En el área del templo ha aparecido la figura, no excesivamente tranquilizante, del directivo, del empresario de obras caritativas y sociales. Individuos que se mueven desenvueltamente -por no decir algo peor- en el mundo de las finanzas. Tienen la cara untada por la complacencia que se deriva del éxito y de la fama que les besan. Recientemente uno de ellos ha declarado, con una cierta dosis de descaro, que en ninguna parte del evangelio está escrito que esté prohibido cerrar óptimos negocios y que sería hora de «terminar con toda esa retórica de la pobreza... Con la pobreza no se realizan las obras de Dios...» y siguen así diciendo despropósitos.
Tengo motivos para pensar que por la noche, antes de dormirse (siempre muchos tarde), estos mercaderes del templo en versión moderna no cogen de la mesilla de noche La imitación de Cristo o el Breviario, y mucho menos el rosario, sino la lista de la bolsa y la chequera.

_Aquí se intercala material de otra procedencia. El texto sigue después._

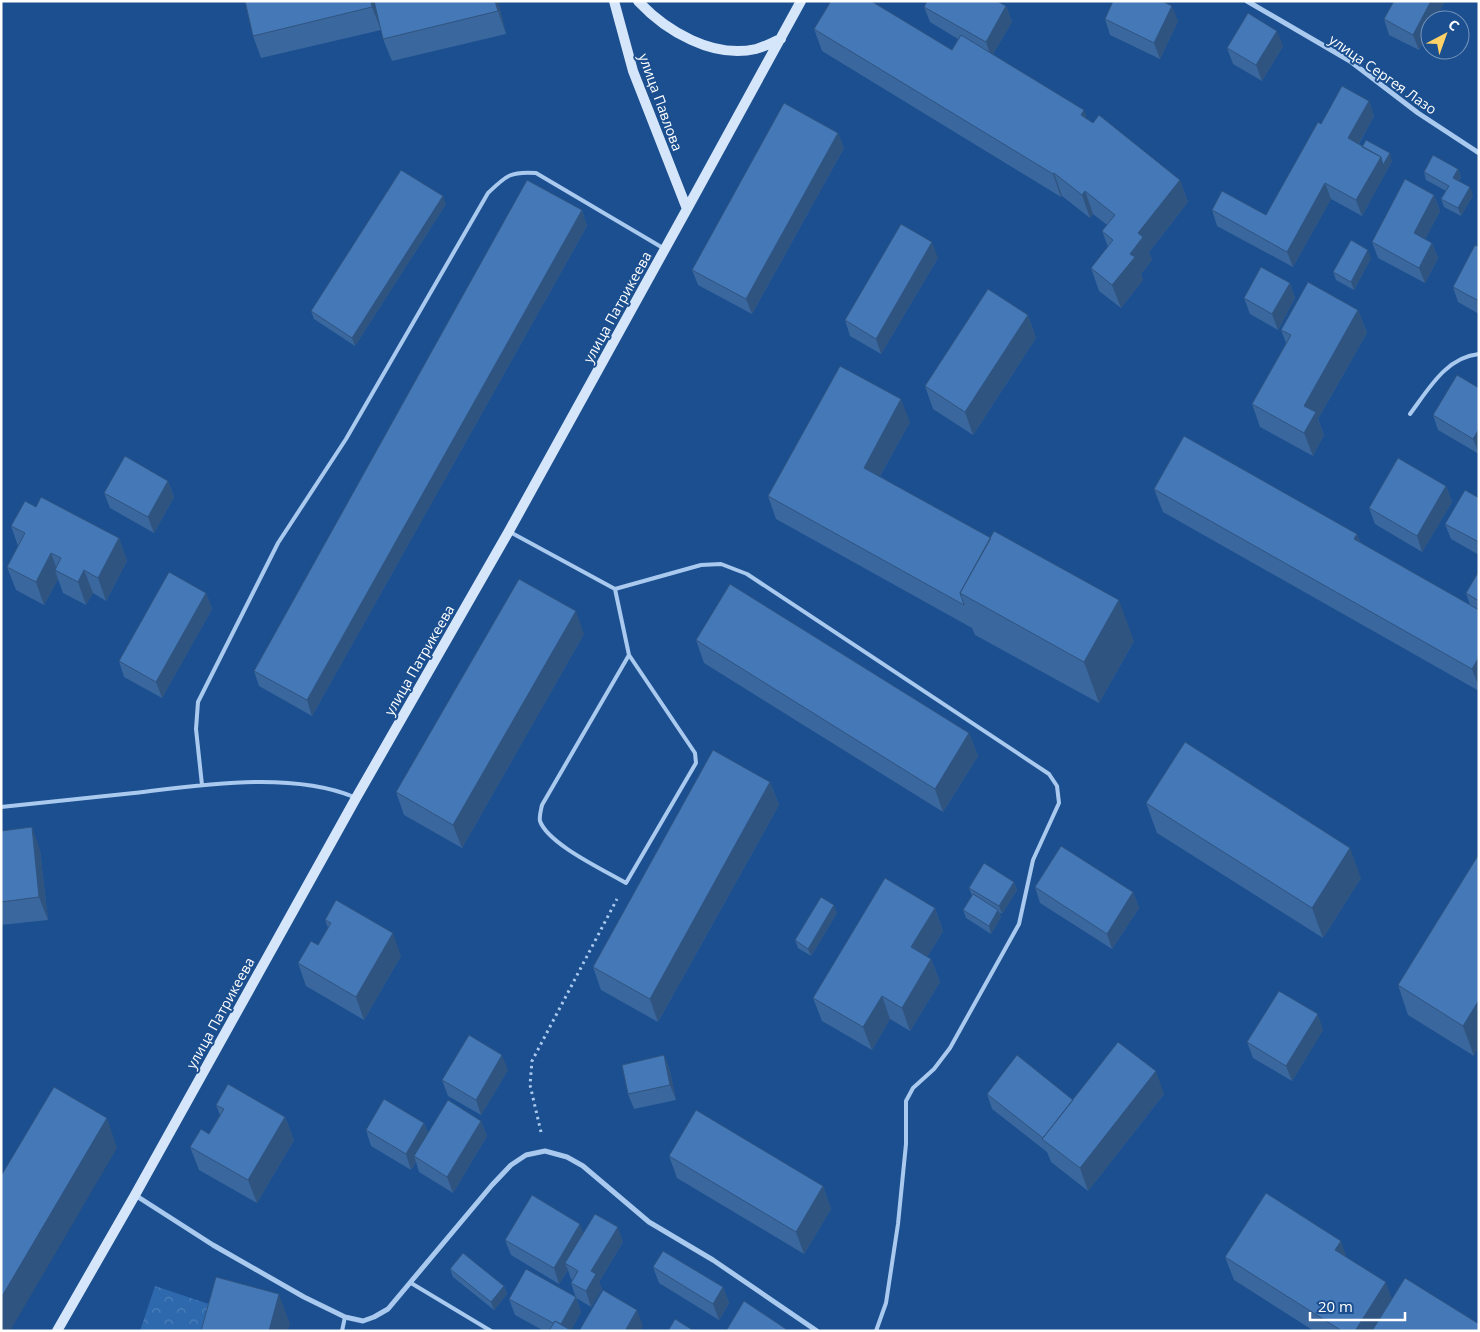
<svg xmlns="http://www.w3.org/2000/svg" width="1480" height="1332" viewBox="0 0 1480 1332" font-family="'Open Sans',sans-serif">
	<defs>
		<pattern id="park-crowns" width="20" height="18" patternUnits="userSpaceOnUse" patternTransform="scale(1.25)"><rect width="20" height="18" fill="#2e69ad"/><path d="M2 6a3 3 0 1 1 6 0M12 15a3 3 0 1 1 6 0" fill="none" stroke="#4d80b9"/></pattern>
	</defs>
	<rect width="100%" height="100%" fill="#1b4f8f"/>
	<path fill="url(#park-crowns)" d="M155 1286 215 1306 207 1331H140Z"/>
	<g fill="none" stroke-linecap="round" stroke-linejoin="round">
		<path stroke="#a9c9ee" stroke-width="3" stroke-dasharray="2.5 4" stroke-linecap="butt" d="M541 1132 530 1085 532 1061 617 899"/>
		<path stroke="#a9c9ee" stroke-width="4" d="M1410 414C1428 390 1446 357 1479 354
			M510 532 615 589 701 565 721 564 747 574 1049 774 1057 786 1059 803 1033 860 1019 924 950 1048 934 1069 913 1088 906 1101V1144L898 1224 886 1303 876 1331
			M615 589 629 655 695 753 696 763 626 883C604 870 548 844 540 821 539 816 541 810 542 805L629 655
			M202 785 196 729 198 702 278 543 346 439 488 193C506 176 510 171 536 173L663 248
			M1 807C46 802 90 798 134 793 201 785 291 771 354 797
			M411 1283 491 1331
			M342 1331 345 1317"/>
		<path stroke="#a9c9ee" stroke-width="5" d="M1247 1 1350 61 1418 113 1479 153
			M135 1195 213 1245 304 1297 345 1317 363 1321 374 1317 388 1309 492 1185 511 1165 526 1155 545 1151 567 1157 583 1166 649 1222 713 1260 817 1331"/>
		<path stroke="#d6e6fa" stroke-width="10" d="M614 1 633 71 687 209
			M638 1C666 31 713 59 756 49 764 47 773 42 781 39
			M57 1331 135 1195 356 798 509 531 687 209 801 1"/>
	</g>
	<path fill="#3a679d" d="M245 1H374L381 30 261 58 253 36Z
		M498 1 506 34 392 61 383 39Z
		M1394 1H1445L1419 50 1389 35 1384 19Z
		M1006 6 1012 22 993 54 1087 119 1180 180 1188 202 1149 252 1152 260 1141 274 1143 280 1121 308 1099 291 1091 268 1108 247 1102 231 1107 225 1093 214 1090 218 1062 196 1061 197 822 51 814 29 952 50 958 39 930 22 924 7Z
		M1105 19 1178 21 1160 59 1110 35Z
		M1283 46 1262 81 1233 64 1227 48Z
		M1369 101 1374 116 1359 144 1392 161 1362 216 1331 199 1293 267 1217 226 1212 210 1266 215 1321 124Z
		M838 133 844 148 752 314 698 285 692 270Z
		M1458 169 1461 177 1459 181 1473 195 1461 216 1444 207 1441 199 1446 191 1426 180 1424 172Z
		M1434 195 1440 211 1425 239 1432 243 1438 258 1425 283 1378 258 1372 242Z
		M446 204 355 346 314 319 311 311Z
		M582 210 587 226 312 716 259 686 254 671Z
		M1479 247V314L1458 302 1453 287Z
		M938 258 881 354 850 336 845 320Z
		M1371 258 1354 290 1336 280 1333 272Z
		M1290 283 1295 298 1278 330 1250 314 1244 298Z
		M1358 310 1367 333 1318 419 1324 435 1313 456 1260 427 1252 404 1286 343 1281 330Z
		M1028 315 1036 338 973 435 933 409 925 386Z
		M1479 388V454L1438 430 1433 415Z
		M910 422 880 476 1134 641 1099 703 975 635 972 628 776 519 768 496Z
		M168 481 174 497 154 533 110 508 104 493Z
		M1446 486 1452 502 1422 552 1375 524 1369 508Z
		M1154 489 1357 534 1360 542 1470 605 1466 593 1479 571V691L1163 512Z
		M1479 498V555L1451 539 1445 524Z
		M36 507 119 538 127 561 106 601 93 593 86 605 63 593 58 579 44 605 16 590 7 567 18 546 11 526Z
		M206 593 212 609 162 698 124 677 119 661Z
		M584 634 462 848 404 815 396 792Z
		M696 640 969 733 978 756 943 812 704 663Z
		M770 782 779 805 658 1022 601 990 593 967Z
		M1146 803 1361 878 1323 938 1157 833Z
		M1 831 40 850 48 920 1 925Z
		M1479 854 1474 1056 1408 1015 1398 985Z
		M1014 882 1017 890 1002 914 999 912 1001 917 991 934 966 918 963 910 972 896 969 888Z
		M1035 887 1133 892 1139 908 1112 949 1040 903Z
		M935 908 943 931 927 957 931 959 940 982 910 1031 890 1019 872 1050 822 1021 813 998Z
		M837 913 811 956 798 948 795 940Z
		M325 920 401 956 364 1020 306 986 298 963 318 945 328 928Z
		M1323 1030 1292 1081 1253 1058 1247 1042Z
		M664 1055 670 1071 676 1100 634 1109 628 1094Z
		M508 1070 481 1115 448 1096 442 1080Z
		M987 1094 1073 1100 1164 1094 1088 1191 1051 1162 1047 1152 992 1109Z
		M216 1105 285 1117 294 1140 257 1203 199 1170 190 1147 209 1134 220 1115Z
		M481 1121 487 1136 453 1193 419 1172 416 1162 411 1170 371 1146 366 1130 424 1123 428 1133Z
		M669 1156 823 1186 831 1209 804 1254 677 1178Z
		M584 1233 623 1242 599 1282 602 1289 591 1307 576 1298 571 1283 573 1280 571 1279 568 1270 559 1284 511 1255 505 1240Z
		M1225 1257 1347 1258 1392 1299 1479 1331H1314L1234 1280Z
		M653 1267 723 1287 729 1303 719 1320 659 1283Z
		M450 1269 504 1286 507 1294 494 1310 453 1277Z
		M576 1297 581 1312 571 1330 572 1331H544L515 1315 509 1299Z"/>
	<path fill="#305480" d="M371 1H374L381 30 372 7Z
		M495 1H498L506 34 498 11Z
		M1431 1H1445L1435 20H1430V29L1419 50 1413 35Z
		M1006 6 1012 22 991 57 986 42Z
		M1172 6 1178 21 1160 59 1154 43Z
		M1277 31 1283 46 1262 81 1256 65Z
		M1369 101 1374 116 1353 154 1348 138Z
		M1084 110 1092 133 1081 115Z
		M838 133 844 148 752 314 746 299Z
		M1390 153 1392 161 1362 216 1356 200 1381 157Z
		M1458 169 1461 177 1456 186 1453 178Z
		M1054 173 1062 196 1061 197 1053 174Z
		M1180 180 1188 202 1149 252 1152 260 1141 274 1143 280 1121 308 1112 285 1130 254 1138 233Z
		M1325 183 1331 199 1293 267 1287 252Z
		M1470 187 1473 195 1461 216 1458 208Z
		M1085 191 1093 214 1090 218 1082 195Z
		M1434 195 1440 211 1420 249 1414 233Z
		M443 196 446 204 355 346 352 338Z
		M582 210 587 226 312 716 307 700Z
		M932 242 938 258 881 354 876 339Z
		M1432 243 1438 258 1425 283 1419 268Z
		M1368 250 1371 258 1354 290 1351 282Z
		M1290 283 1295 298 1278 330 1272 314Z
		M1358 310 1367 333 1318 419 1324 435 1313 456 1304 433V406Z
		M1028 315 1036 338 973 435 965 412Z
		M901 399 910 422 872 490 864 468Z
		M1479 429V454L1473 439Z
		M168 481 174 497 154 533 148 517Z
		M1446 486 1452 502 1422 552 1417 536Z
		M1357 534 1365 557 1354 539Z
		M119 538 127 561 106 601 98 578Z
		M51 553 58 572 55 570 58 579 44 605 36 582Z
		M84 570 93 593 86 605 78 582Z
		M206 593 212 609 162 698 156 682Z
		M1119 600 1134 641 1099 703 1084 662Z
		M576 611 584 634 462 848 453 825Z
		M1479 657V687L1472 669Z
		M969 733 978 756 943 812 935 789Z
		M770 782 779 805 658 1022 650 999Z
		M32 827 40 850 48 920 39 897Z
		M1350 848 1361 878 1323 938 1312 908Z
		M1014 882 1017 890 1002 914 999 906Z
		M1133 892 1139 908 1112 949 1107 934Z
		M834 905 837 913 811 956 808 949Z
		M935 908 943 931 919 970 911 947Z
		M998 910 1001 917 991 934 989 926Z
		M393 933 401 956 364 1020 356 997Z
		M931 959 940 982 910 1031 902 1008Z
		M882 996 890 1019 872 1050 863 1027Z
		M1479 1000V1047L1474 1056 1463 1026Z
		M1318 1014 1323 1030 1292 1081 1286 1066Z
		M502 1055 508 1070 481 1115 476 1100Z
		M664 1055 670 1071 676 1100 670 1085Z
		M1156 1071 1164 1094 1088 1191 1080 1168Z
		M285 1117 294 1140 257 1203 248 1180Z
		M107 1118 117 1148 10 1331H1V1298Z
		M481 1121 487 1136 453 1193 447 1177Z
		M424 1123 430 1139 414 1156 416 1162 411 1170 406 1154Z
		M823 1186 831 1209 804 1254 796 1232Z
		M580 1224 586 1239 565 1263 568 1270 559 1284 554 1268Z
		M618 1227 623 1242 599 1282 602 1289 591 1307 586 1291 591 1271Z
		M1341 1241 1349 1264 1335 1250Z
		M1386 1282 1394 1305 1378 1331H1355Z
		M504 1286 507 1294 494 1310 491 1302Z
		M723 1287 729 1303 719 1320 713 1304Z
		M279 1294 290 1324 288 1331H269Z
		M576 1297 581 1312 571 1331 559 1327Z
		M637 1310 643 1326 640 1331H625Z"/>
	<path fill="#4478b7" stroke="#305480" d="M245 1H371L372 7 253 36Z
		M374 1H495L498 11 383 39Z
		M831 1H871L952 50 961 35 1084 110 1081 115 1093 123 1099 115 1180 180 1138 233 1143 237 1130 254 1135 257 1112 285 1091 268 1113 240 1102 231 1115 215 1085 191 1082 195 1054 173 1053 174 814 29Z
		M927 1H997L1006 6 986 42 924 7Z
		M1113 1H1162L1172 6 1154 43 1105 19Z
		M1394 1H1431L1413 35 1384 19Z
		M1248 13 1277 31 1256 65 1227 48Z
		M1342 86 1369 101 1348 138 1381 157 1356 200 1325 183 1287 252 1212 210 1222 191 1266 215 1318 122 1321 124Z
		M784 103 838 133 746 299 692 270Z
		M1366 140 1390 153 1383 165 1381 157 1362 147Z
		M1433 155 1458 169 1453 178 1470 187 1458 208 1441 199 1449 186 1424 172Z
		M401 170 443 196 352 338 311 311Z
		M1405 179 1434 195 1414 233 1432 243 1419 268 1372 242Z
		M527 180 582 210 307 700 254 671Z
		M901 224 932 242 876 339 845 320Z
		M1351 240 1368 250 1351 282 1333 272Z
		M1475 245 1479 247V301L1453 287Z
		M1261 267 1290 283 1272 314 1244 298Z
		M1308 282 1358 310 1304 406 1316 412 1304 433 1252 404 1291 335 1281 330Z
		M988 289 1028 315 965 412 925 386Z
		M840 366 901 399 864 468 991 538 960 593 964 605 768 496Z
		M1457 375 1479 388V429L1473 439 1433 415Z
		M1184 436 1357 534 1354 539 1479 610V657L1472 669 1154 489Z
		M125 456 168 481 148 517 104 493Z
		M1398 458 1446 486 1417 536 1369 508Z
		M1465 490 1479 498V542L1445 524Z
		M41 497 119 538 98 578 84 570 78 582 55 570 61 558 51 553 36 582 7 567 25 533 11 526 25 501 36 507Z
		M994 531 1119 600 1084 662 960 593Z
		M1479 571V601L1466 593Z
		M169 572 206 593 156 682 119 661Z
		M519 579 576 611 453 825 396 792Z
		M730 584 969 733 935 789 696 640Z
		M1185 742 1350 848 1312 908 1146 803Z
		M713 750 770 782 650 999 593 967Z
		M32 827 39 897 1 902V831Z
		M1061 846 1133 892 1107 934 1035 887Z
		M1479 854V1000L1463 1026 1398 985Z
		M984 863 1014 882 999 906 969 888Z
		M885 878 935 908 911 947 931 959 902 1008 882 996 863 1027 813 998Z
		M973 894 998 910 989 926 963 910Z
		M821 897 834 905 808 949 795 940Z
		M336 900 393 933 356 997 298 963 311 941 318 945 331 923 325 920Z
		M1279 991 1318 1014 1286 1066 1247 1042Z
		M469 1035 502 1055 476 1100 442 1080Z
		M1118 1042 1156 1071 1080 1168 1042 1139Z
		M664 1055 670 1085 628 1094 622 1065Z
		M1017 1055 1073 1100 1043 1138 987 1094Z
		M228 1084 285 1117 248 1180 190 1147 201 1129 209 1134 224 1109 216 1105Z
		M54 1087 107 1118 1 1298V1176Z
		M384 1099 424 1123 406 1154 366 1130Z
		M448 1100 481 1121 447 1177 414 1156Z
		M696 1110 823 1186 796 1232 669 1156Z
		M1266 1193 1341 1241 1335 1250 1386 1282 1355 1331H1342L1225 1257Z
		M532 1195 580 1224 554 1268 505 1240Z
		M595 1214 618 1227 591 1271 596 1274 586 1291 571 1283 578 1271 565 1263Z
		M663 1251 723 1287 713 1304 653 1267Z
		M463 1253 504 1286 491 1302 450 1269Z
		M526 1269 576 1297 561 1324 555 1321 553 1323 509 1299Z
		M216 1277 279 1294 269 1331H201Z
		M1405 1278 1479 1324V1331H1372Z
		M603 1290 637 1310 625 1331H579Z
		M744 1301 786 1329 785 1331H726Z
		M675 1319 694 1331H668Z
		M555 1321 572 1331H549Z"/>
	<g text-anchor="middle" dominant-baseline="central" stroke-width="4" stroke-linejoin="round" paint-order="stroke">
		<g font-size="14" fill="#fff" stroke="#1b4f8f">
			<text transform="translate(1383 74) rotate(35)">улица Сергея Лазо</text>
			<text transform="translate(661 102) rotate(70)">улица Павлова</text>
			<text transform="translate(617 307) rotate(-61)">улица Патрикеева</text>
			<text transform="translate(419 660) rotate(-60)">улица Патрикеева</text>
			<text transform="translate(220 1013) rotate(-61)">улица Патрикеева</text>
		</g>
	</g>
	<rect width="1480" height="1332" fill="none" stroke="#ffffff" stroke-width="5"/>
	<g transform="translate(1445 35) rotate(41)"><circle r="24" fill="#1b4f8f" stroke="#7695bc"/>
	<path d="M0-4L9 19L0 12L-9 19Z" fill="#ffd166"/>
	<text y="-8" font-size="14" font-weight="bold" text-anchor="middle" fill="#ffffff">С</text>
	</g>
	<path d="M1310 1312v8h95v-8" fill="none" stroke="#ffffff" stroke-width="2.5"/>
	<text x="1318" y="1312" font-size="15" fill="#ffffff" stroke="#1b4f8f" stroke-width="4" paint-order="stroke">20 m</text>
</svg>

Fin de mis malos pensamientos cultivados en la iglesia. ¿Hay que fiarse de los que van a la iglesia?
Nuestro cura (que seguramente no pertenece a la categoría de los directivos, por suerte suya y nuestra), comentando la última frase del evangelio («Jesús no se confiaba con ellos, porque los conocía a todos y no necesitaba el testimonio de nadie sobre un hombre, porque él sabía lo que hay dentro de cada hombre»), ha disparado el tiro final que nos ha dejado sin aliento: «Estad atentos porque el Señor no se fía ni siquiera de los que van a la iglesia...».
Tengo que reconocer que los términos eran un poco brutales y ciertamente no pertenecían al lenguaje «políticamente correcto». Quizás el discurso no estuvo del todo matizado. Pero el domingo el tiempo no permitía los matices y las distinciones. De todos modos el golpe, al menos por lo que a mí toca, dio en la diana.
Y hasta Santiago se ha abstenido de sus habituales comentarios sarcásticos y ha admitido: «Quizás exagera. De todos modos hay que pensarlo...».
Es más fácil digerir la recetas de mi mujer que el pan de la Palabra deshornado en la iglesia. Pero este último, precisamente porque es indigesto, va bien para la salud.